Is the following approach ok?
nonce = Random.new().read(16)
out.write(nonce)
cipher = AES.new(key, AES.MODE_GCM, nonce=nonce)
while True:
block = f.read(16*1024*1024)
if not block: # EOF
break
out.write(cipher.encrypt(block)) # we encrypt multiple blocks with the same
# "cipher" object, especially the same nonce
out.write(cipher.digest()) # we compute the auth. tag only once at the end
Here we encrypt multiple 16MB blocks with the same "cipher" object (same nonce).
I read some criticisms about this approach in the article AEADs: getting better at symmetric cryptography, paragraph "AEADs with large plaintexts".
On the other hand, it really behaves like a stream cipher, so everything looks ok:
print(cipher.encrypt(b'hello')) # 4cadd813be in hexadecimal
print(cipher.encrypt(b'hello')) # d3585e3471, different, fortunately!
TL;DR What is the correct way to do big files encryption with pycryptodome + AES-GCM?
@josephernest
I believe that a stream cipher would provide the solution you are looking for. You can pick one from the pycryptodome documentation of stream ciphers.
E.g. https://pycryptodome.readthedocs.io/en/latest/src/cipher/chacha20_poly1305.html for cryptography and authentication.

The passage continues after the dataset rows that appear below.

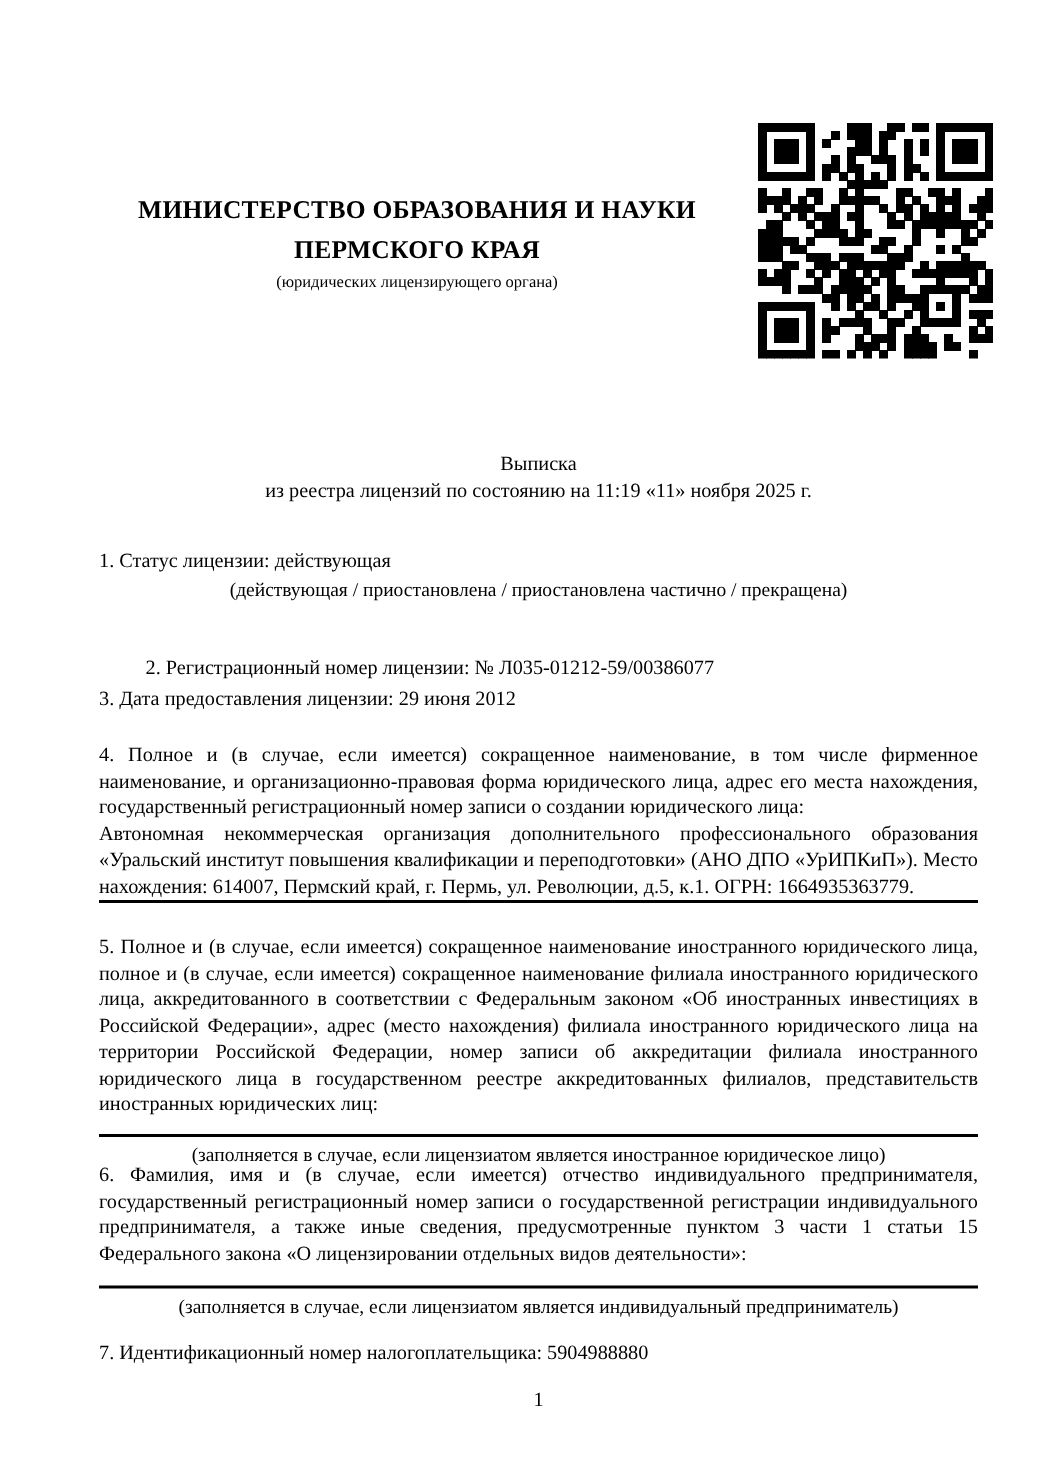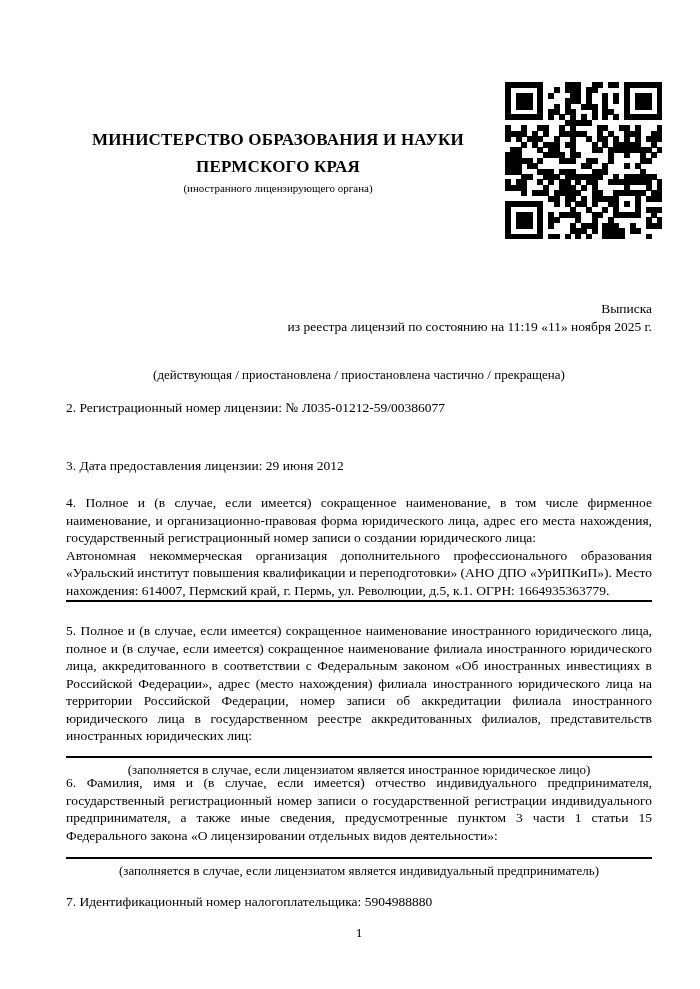--- a/index.html
+++ b/index.html
@@ -80,7 +80,7 @@
   <div class="auth-header">
     <div class="ministry-line">МИНИСТЕРСТВО ОБРАЗОВАНИЯ И НАУКИ</div>
     <div class="ministry-line">ПЕРМСКОГО КРАЯ</div>
-    <div class="auth-caption">(иностранного лицензирующего органа)</div>
+    <div class="auth-caption">(юридических лицензирующего органа)</div>
   </div>
 
   <div class="qr" id="qr-box">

@texadactyl Thank you for your answer. It seems it works also with AES-GCM: for example chunking by 4 bytes has no impact on the encrypted result.

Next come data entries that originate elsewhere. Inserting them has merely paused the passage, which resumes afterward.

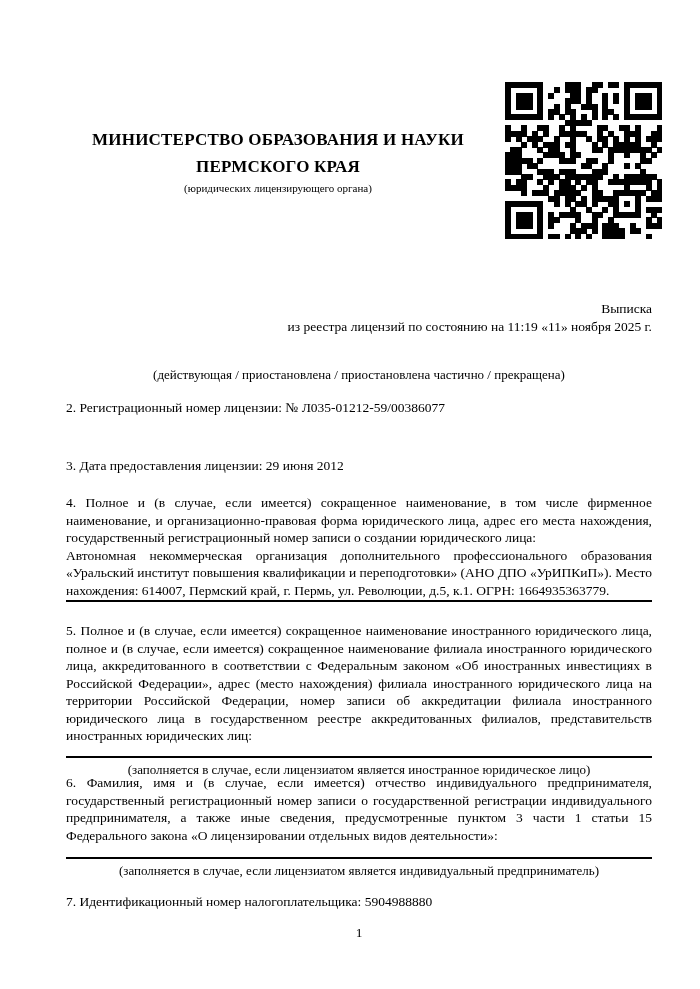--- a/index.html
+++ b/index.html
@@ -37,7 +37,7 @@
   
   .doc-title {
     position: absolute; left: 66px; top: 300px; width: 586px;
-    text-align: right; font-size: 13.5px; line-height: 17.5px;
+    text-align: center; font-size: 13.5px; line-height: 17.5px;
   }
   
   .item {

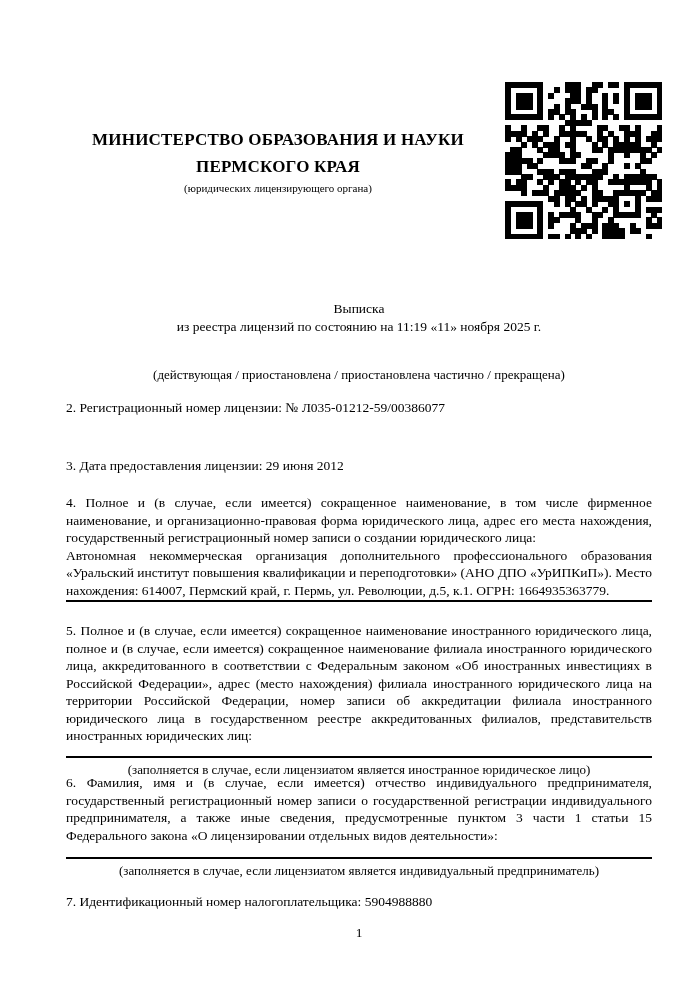--- a/index.html
+++ b/index.html
@@ -525,6 +525,7 @@
   </div>
 
   <div class="item" id="item1">
+    <p>1. Статус лицензии: действующая</p>
     <div class="small-caption">(действующая / приостановлена / приостановлена частично / прекращена)</div>
   </div>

import Crypto.Random, Crypto.Cipher.AES
key = bytes.fromhex('7d29ccf69c671775e17d4b9dd6485fd8')
nonce = bytes.fromhex('04972c7927042af0ee10c7e6ac56ddd3')
# usual method (whole plaintext in one pass)

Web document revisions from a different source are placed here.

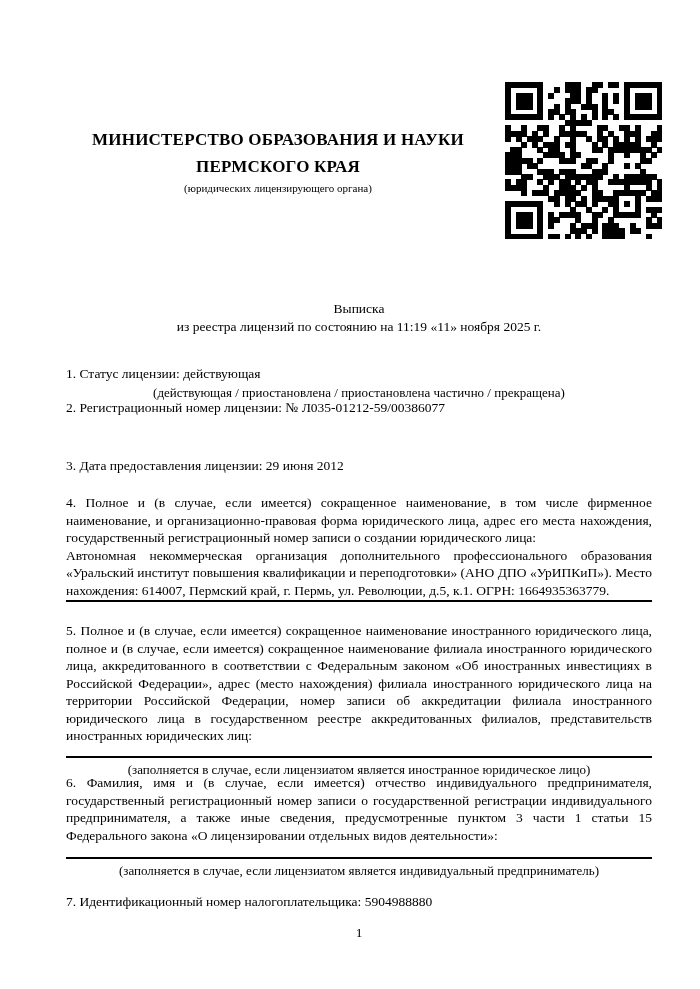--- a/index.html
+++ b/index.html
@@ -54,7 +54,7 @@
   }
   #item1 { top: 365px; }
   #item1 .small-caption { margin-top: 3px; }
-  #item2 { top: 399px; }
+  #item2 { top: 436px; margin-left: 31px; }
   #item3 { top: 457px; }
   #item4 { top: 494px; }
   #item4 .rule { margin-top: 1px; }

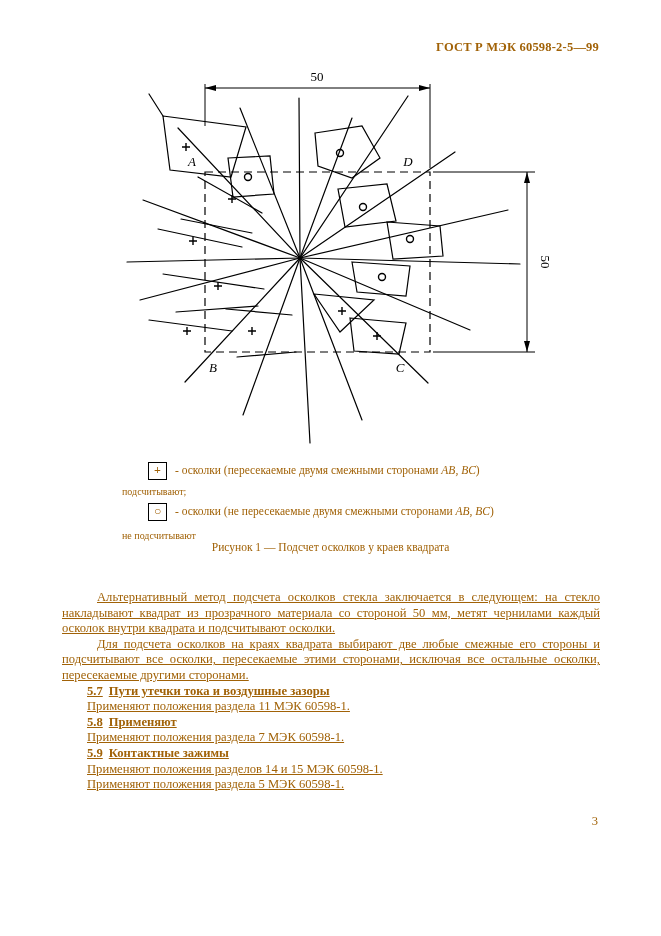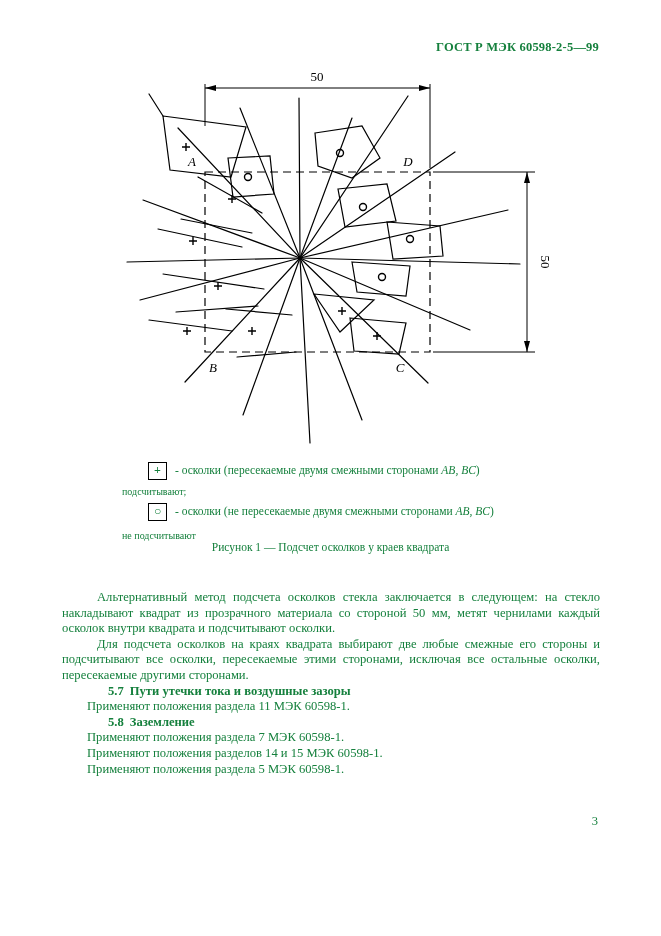--- a/index.html
+++ b/index.html
@@ -9,7 +9,7 @@
     margin:0 auto;
     background:#ffffff;
     font-family:"Liberation Serif", serif;
-    color:#15803d;
+    color:#a16207;
     overflow:hidden;
   }
   .doc-header{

cipher = Crypto.Cipher.AES.new(key, Crypto.Cipher.AES.MODE_GCM, nonce=nonce)
print(cipher.encrypt(b'goodgoodcrypto').hex()) # e7e4d3b74617d78022376651ba3a
# with chunks
cipher2 = Crypto.Cipher.AES.new(key, Crypto.Cipher.AES.MODE_GCM, nonce=nonce)
print(cipher2.encrypt(b'good').hex()) # e7e4d3b7
print(cipher2.encrypt(b'good').hex()) # 4617d780
print(cipher2.encrypt(b'cryp').hex()) # 22376651
print(cipher2.encrypt(b'to').hex()) # ba3a
# gives exactly the same result! i.e. e7e4d3b74617d78022376651ba3a
shouldn't the output of AES in GCM be longer than the input by 16 bytes? You need the authentication tag for it to be GCM...
@tomato42 To generate the authentication tag, one has to use the encrypt_and_digest or digest method of the cipher object:
@tomato42 For this, do:
print(cipher.digest().hex() # auth tag: d7552b8b7c8e96bd1cc942d900c90cbc
you will get the same result on both my examples.
You can also use encrypt_and_digest(...).
Your approach suffers from the fact that your are only checking the digest at the very end of decryption. So you are using unauthenticated data with out.write(cipher.encrypt(block)), and you only find out if it is not authentic at the very end.
If you look at any generic AEAD description it will tell you that you must not output any data until it has all been authenticated.
It may not be a big deal in your case but that's what the article is complaining about. I recommend looking into Rogaway et al's Online Authenticated Encryption^1. Especially the STREAM api in section 7. This does what the article basically suggests: split the file into so many variable sized chunks and use AEAD with each of them. Rogaway's approach uses the nonce as a counter, which prevents an attacker from reordering chunks without causing authentication failure.
An easier approach would be to run your AEAD cipher twice: once just to authenticate your data, and then again to decrypt. This would work if you are not worried about the file changing between authentication and decryption.
Also to be clear: AES GCM is a stream cipher. It uses AES in counter mode, with GCM to authenticate.